Exercise data:
--------

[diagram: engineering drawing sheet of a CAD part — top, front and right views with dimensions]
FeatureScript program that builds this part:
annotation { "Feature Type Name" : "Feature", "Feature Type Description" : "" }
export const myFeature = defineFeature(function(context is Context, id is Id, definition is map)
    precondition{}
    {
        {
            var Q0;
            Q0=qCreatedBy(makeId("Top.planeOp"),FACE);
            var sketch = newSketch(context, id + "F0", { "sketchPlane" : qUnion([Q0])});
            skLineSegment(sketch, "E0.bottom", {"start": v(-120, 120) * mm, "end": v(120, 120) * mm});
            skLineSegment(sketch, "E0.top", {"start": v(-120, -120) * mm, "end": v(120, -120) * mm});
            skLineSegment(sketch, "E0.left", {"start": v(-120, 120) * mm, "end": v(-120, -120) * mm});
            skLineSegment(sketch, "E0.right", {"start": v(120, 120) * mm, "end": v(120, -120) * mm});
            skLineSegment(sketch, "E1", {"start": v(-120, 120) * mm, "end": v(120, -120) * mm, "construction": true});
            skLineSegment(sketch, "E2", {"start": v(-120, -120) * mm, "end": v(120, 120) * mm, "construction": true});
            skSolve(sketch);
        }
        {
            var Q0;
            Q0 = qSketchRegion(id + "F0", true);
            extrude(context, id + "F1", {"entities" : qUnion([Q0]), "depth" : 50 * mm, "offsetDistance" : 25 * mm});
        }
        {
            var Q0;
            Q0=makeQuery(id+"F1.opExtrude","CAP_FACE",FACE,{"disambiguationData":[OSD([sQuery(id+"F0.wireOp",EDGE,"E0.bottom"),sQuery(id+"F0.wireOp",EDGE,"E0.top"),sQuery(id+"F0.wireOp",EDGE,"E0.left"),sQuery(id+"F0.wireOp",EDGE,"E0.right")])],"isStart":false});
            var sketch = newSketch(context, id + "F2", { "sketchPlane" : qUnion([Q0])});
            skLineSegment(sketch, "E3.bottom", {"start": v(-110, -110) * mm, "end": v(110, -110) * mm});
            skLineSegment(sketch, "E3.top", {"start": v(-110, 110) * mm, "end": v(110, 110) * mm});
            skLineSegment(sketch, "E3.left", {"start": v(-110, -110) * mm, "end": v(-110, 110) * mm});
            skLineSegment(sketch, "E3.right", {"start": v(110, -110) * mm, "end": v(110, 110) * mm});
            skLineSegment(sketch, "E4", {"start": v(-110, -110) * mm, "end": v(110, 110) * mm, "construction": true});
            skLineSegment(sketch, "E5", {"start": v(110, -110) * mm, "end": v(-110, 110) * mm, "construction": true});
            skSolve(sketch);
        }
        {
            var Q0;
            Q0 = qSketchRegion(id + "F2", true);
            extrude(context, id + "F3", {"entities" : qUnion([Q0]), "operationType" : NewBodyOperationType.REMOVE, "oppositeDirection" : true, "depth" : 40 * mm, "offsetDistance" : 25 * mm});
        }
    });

--------

Short problem: Which lines in the material contain the string "true"? Report each one in full, counting only matches with the same capitalization.

Right answer:
            skLineSegment(sketch, "E1", {"start": v(-120, 120) * mm, "end": v(120, -120) * mm, "construction": true});
            skLineSegment(sketch, "E2", {"start": v(-120, -120) * mm, "end": v(120, 120) * mm, "construction": true});
            Q0 = qSketchRegion(id + "F0", true);
            skLineSegment(sketch, "E4", {"start": v(-110, -110) * mm, "end": v(110, 110) * mm, "construction": true});
            skLineSegment(sketch, "E5", {"start": v(110, -110) * mm, "end": v(-110, 110) * mm, "construction": true});
            Q0 = qSketchRegion(id + "F2", true);
            extrude(context, id + "F3", {"entities" : qUnion([Q0]), "operationType" : NewBodyOperationType.REMOVE, "oppositeDirection" : true, "depth" : 40 * mm, "offsetDistance" : 25 * mm});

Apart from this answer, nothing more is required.